Es ist kaum zu glauben, aber das Werkverzeichnis des venezianischen Komponisten Antonio Vivaldi umfasst in der Tat mehr als 730 Titel. Da mutet es fast schon ungerecht an, dass in der Regel immer nur die „Vier Jahreszeiten“ aufgeführt oder eingespielt werden. Wer sich dieses barocke Werk aber einmal näher betrachtet wird feststellen, welch ein Spektrum an Interpretationen der Zyklus zulässt. Und gerade darin liegt der Reiz für jedes Orchester und für jeden Solisten, eine ganz persönliche Sichtweise musikalisch umzusetzen.
So geschehen auch bei der vorliegenden Aufnahme des Orchestra La Scintilla. Schon beim allegro des Concerto No. 1 „La primavera“ op. 8/1 wird auf Anhieb deutlich, dass beabsichtigt wird, sich von den üblichen Hörgewohnheiten zu trennen. Die Launen der Natur wurden nur selten in ein derart herbes Klangbild eingefangen. Abgesehen davon, dass die Einspielung auf Basis der historischen Aufführungspraxis vorgenommen wurde, sind Erwartungshaltungen gänzlich zurückzuschrauben. Wer sich darauf einlassen kann, wird mit einer eindrucksvollen und originellen Orchestrierung belohnt.
Das fröhliche Zwitschern der Vögel klingt frisch und lebendig, das Gewitter derb, direkt und sturmentfachend. Keine einschmeichelnd warme, aber dafür experimentelle und unkonventionelle Art der Interpretation. Vivaldi hätte es sicherlich gefallen.

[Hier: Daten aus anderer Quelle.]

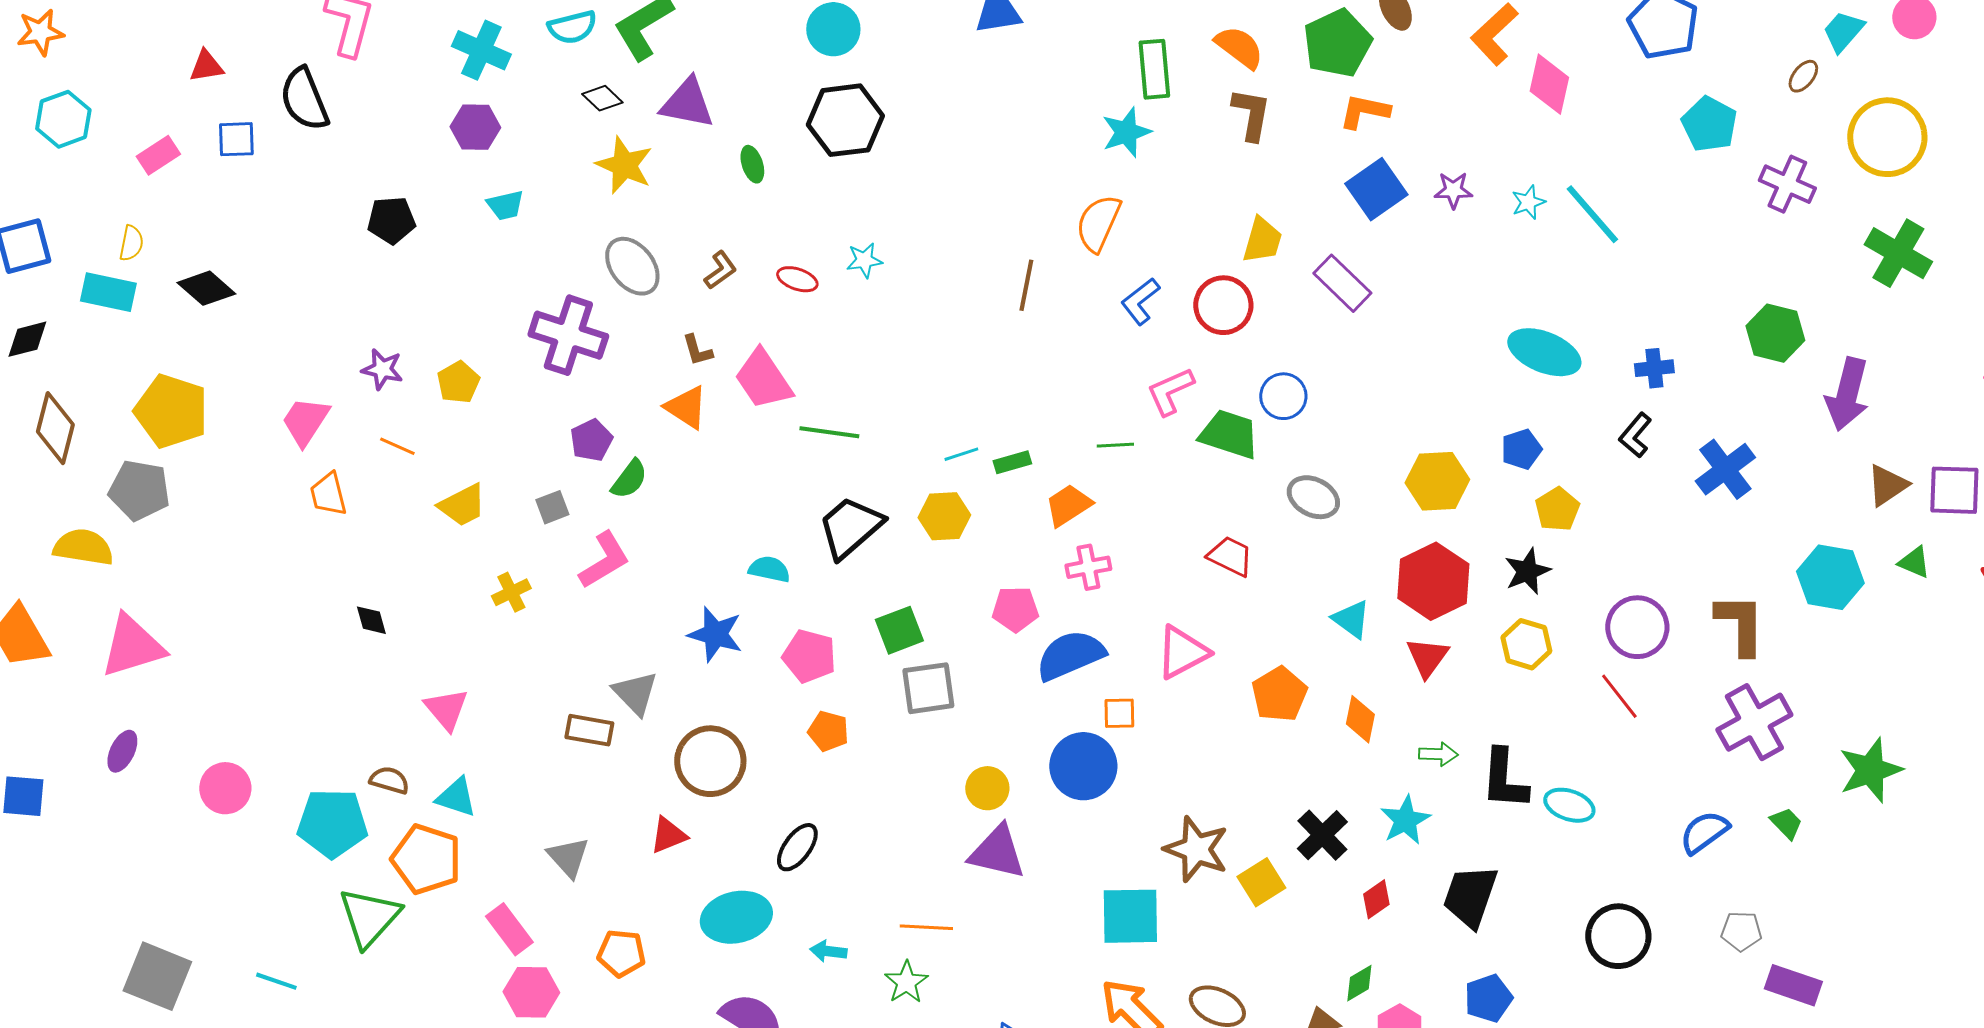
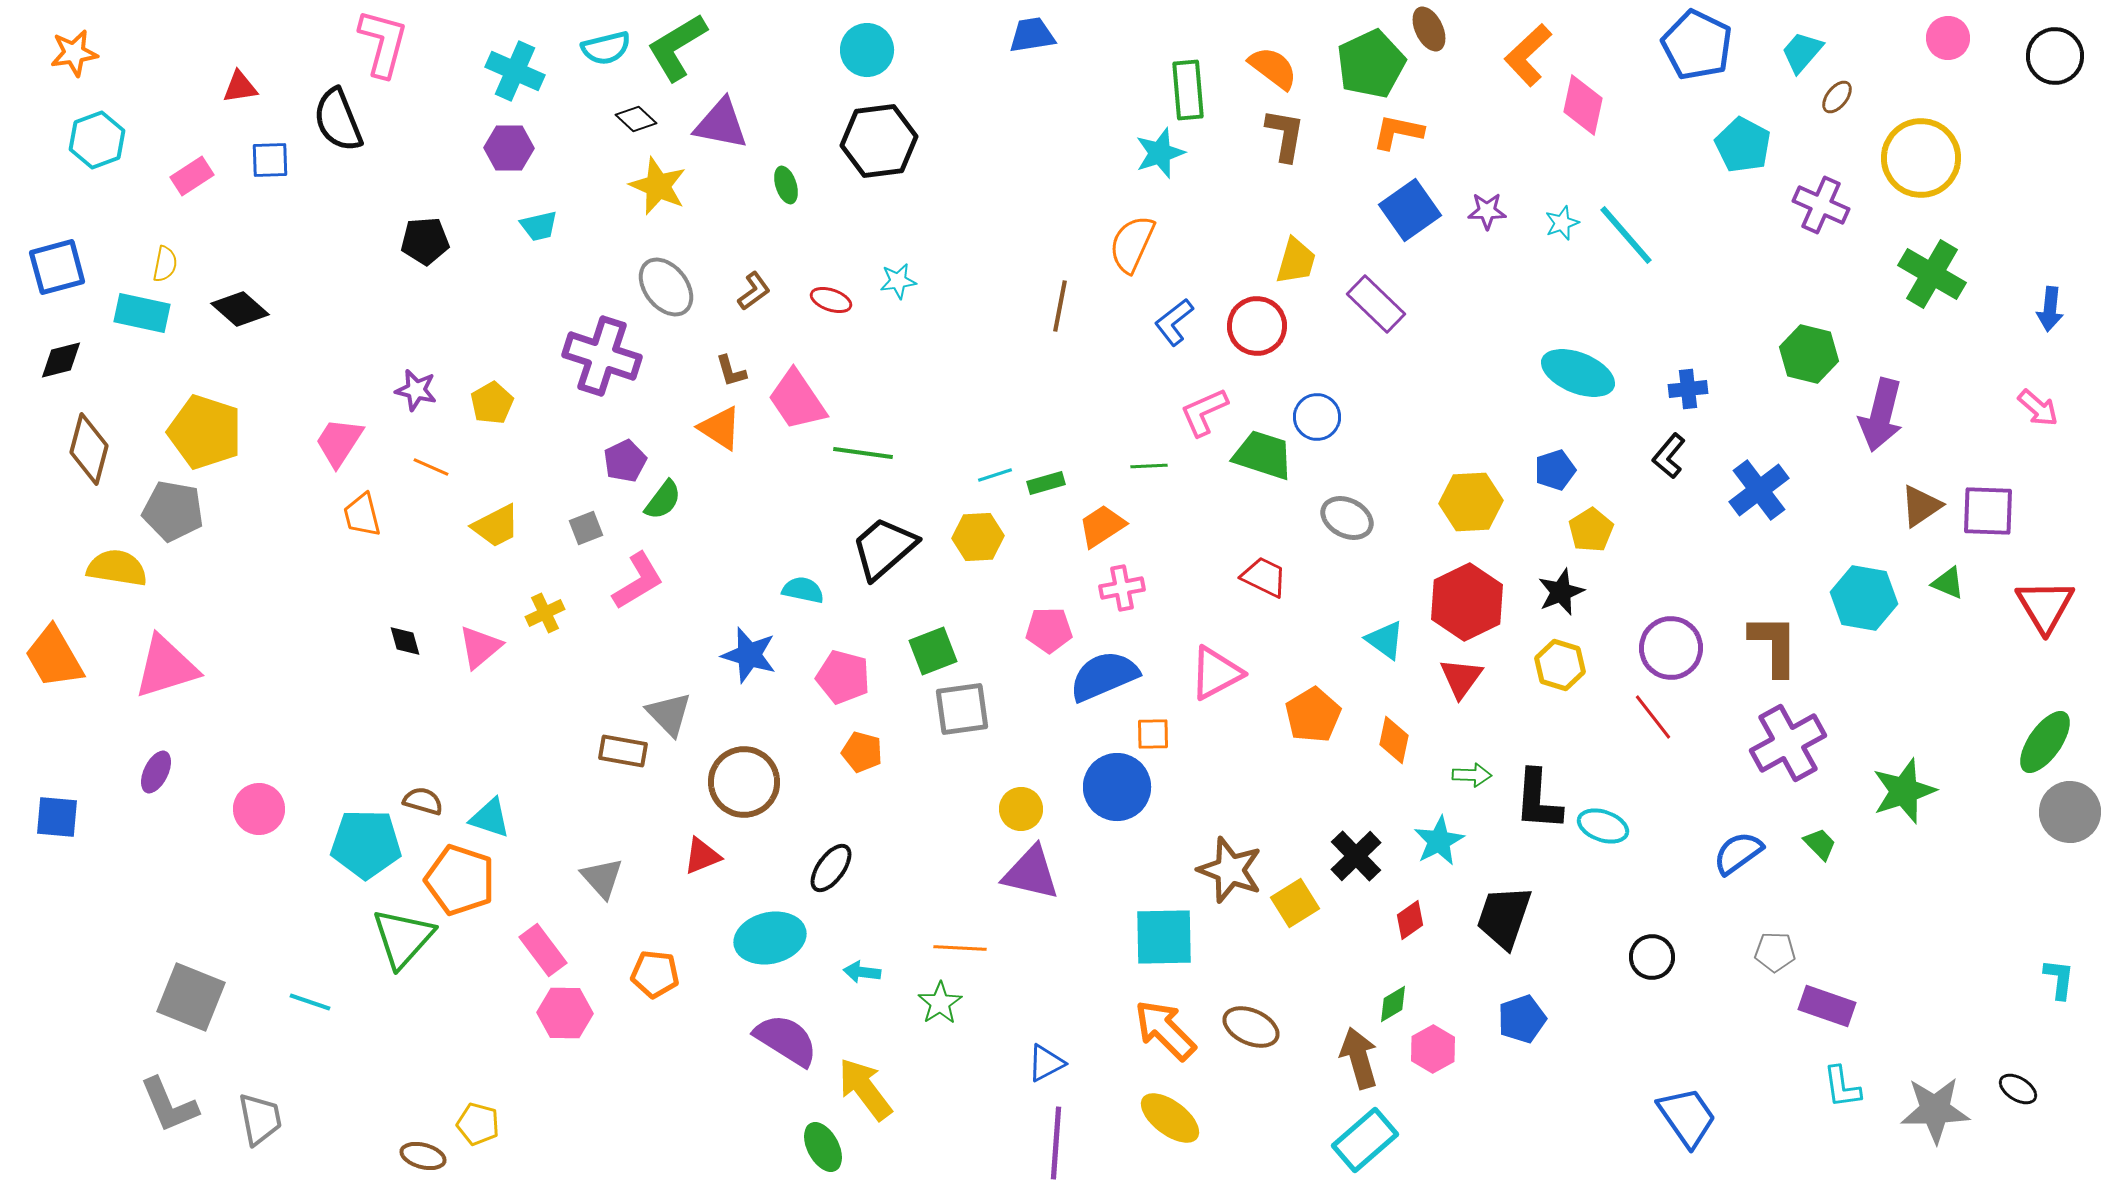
cyan trapezoid: (1843, 31) -> (1802, 52), moved
pink triangle: (446, 709) -> (480, 647), moved, turned 30
black circle: (1618, 936) -> (1652, 957), size x0.7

Das meisterhaft gespielte und interpretatorisch außerordentlich gelungene allegro non molto des Concerto No. 4 „L ́inverno“ op. 8/4 lässt die Kälte des Winters spürbar unter die Haut gehen. Die Schlittschuhläufer drehen auf dem zugefrorenen See ihre Runden, während die Zuschauer vor Kälte zittern. Die Detailverliebtheit Vivaldis findet in der hier vorliegenden Aufnahme den passenden Rahmen. Die gerade bei diesem Werk so wichtige und häufig vernachlässigte Rhythmik wird sowohl vom Orchestra La Scintilla als auch vom Solisten Riccardo Minasi gut aufeinander abgestimmt.
Die Jahreszeiten des ebenso berühmten Opernkomponisten Verdi wurden dieser CD als passende Ergänzung beigefügt. Dieses Werk ist ursprünglich nur unter Druck entstanden, denn bis ins 19. Jahrhundert war es so üblich, dass Balletteinlagen in eine Oper eingefügt wurden. Auch Verdi musste sich da wohl oder übel dieser Tradition anpassen und komponierte für seine Oper „Les vepres siciliennes“ diese in seinen Augen wohl „Unterbrechung“ der recht blutigen Handlung, denn das Ballett hat mit dem eigentlichen Inhalt der Oper nichts zu tun. Trotzdem ist dieses häufig übersehene Kleinod eine wunderbare Komposition mit walzerähnlichen Einlagen. Der sizilianische Touch ist unverkennbar. Die Beschreibung der Jahreszeiten haben durchaus Suggestivcharakter und werden vom Orchestra La Scintilla facettenreich, tänzerisch und klangschön gespielt. Die räumliche Abbildung ist präzise, der Bass druckvoll.
Nach seinem Tod geriet Vivaldi fast völlig in Vergessenheit und wurde erst zu Beginn des 20. Jahrhunderts wiederentdeckt. Seitdem wurden die „Vier Jahreszeiten“ unzählige Male auf sämtlichen Tonträgern veröffentlicht. Aber gerade diese Aufnahme ist es wert, auf den Merkzettel gesetzt zu werden. Obwohl das Digipack von der Covergestaltung eher unscheinbar daherkommt, überzeugt der Inhalt auf ganzer Linie. Wer bereit ist, sich auf einen Vivaldi des 21. Jahrhunderts einzulassen, liegt mit dieser Einspielung auf ganzer Linie richtig.